TO DO
Reproduce each listing below with "kitchen cabinet" swapped for "wall cabinet", keeping every other part the same. Leave the pictures out of your copy.

RECORDS FOR THE EXERCISE
=====
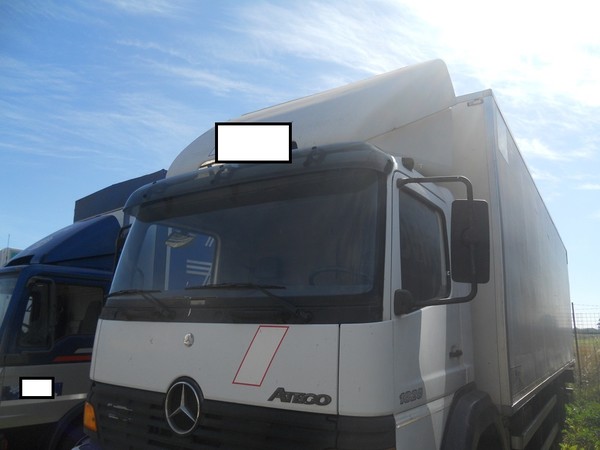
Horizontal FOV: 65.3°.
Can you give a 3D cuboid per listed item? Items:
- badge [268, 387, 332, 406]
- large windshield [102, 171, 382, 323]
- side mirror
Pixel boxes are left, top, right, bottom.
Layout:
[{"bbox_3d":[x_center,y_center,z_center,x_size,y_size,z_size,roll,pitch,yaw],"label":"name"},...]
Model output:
[{"bbox_3d":[0.001,0.800,2.180,0.318,0.064,0.015,-3,-13,21],"label":"badge"},{"bbox_3d":[-0.505,0.156,2.825,2.070,0.800,0.230,-6,-25,32],"label":"large windshield"},{"bbox_3d":[0.760,0.078,2.081,0.160,0.360,0.080,0,-12,6],"label":"side mirror"}]

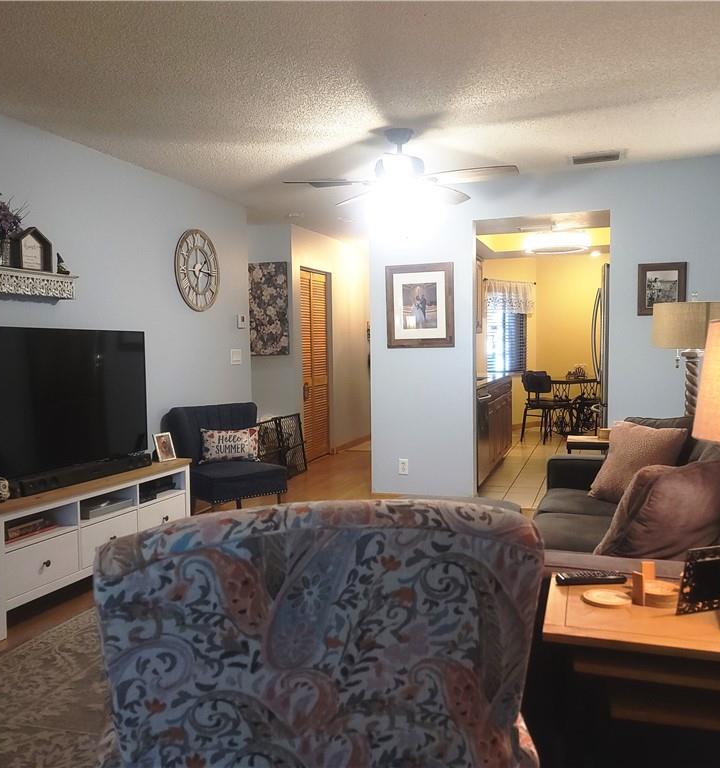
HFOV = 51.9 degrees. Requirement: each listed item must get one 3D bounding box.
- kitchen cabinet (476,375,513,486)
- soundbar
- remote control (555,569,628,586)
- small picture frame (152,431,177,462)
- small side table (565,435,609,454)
=====
ANSWER TO THE PROBLEM
Horizontal FOV: 65.3°.
Can you give a 3D cuboid per listed item? Items:
- badge [268, 387, 332, 406]
- large windshield [102, 171, 382, 323]
- side mirror
Pixel boxes are left, top, right, bottom.
Layout:
[{"bbox_3d":[x_center,y_center,z_center,x_size,y_size,z_size,roll,pitch,yaw],"label":"name"},...]
Model output:
[{"bbox_3d":[0.001,0.800,2.180,0.318,0.064,0.015,-3,-13,21],"label":"badge"},{"bbox_3d":[-0.505,0.156,2.825,2.070,0.800,0.230,-6,-25,32],"label":"large windshield"},{"bbox_3d":[0.760,0.078,2.081,0.160,0.360,0.080,0,-12,6],"label":"side mirror"}]

HFOV = 51.9 degrees. Requirement: each listed item must get one 3D bounding box.
- wall cabinet (476,375,513,486)
- soundbar
- remote control (555,569,628,586)
- small picture frame (152,431,177,462)
- small side table (565,435,609,454)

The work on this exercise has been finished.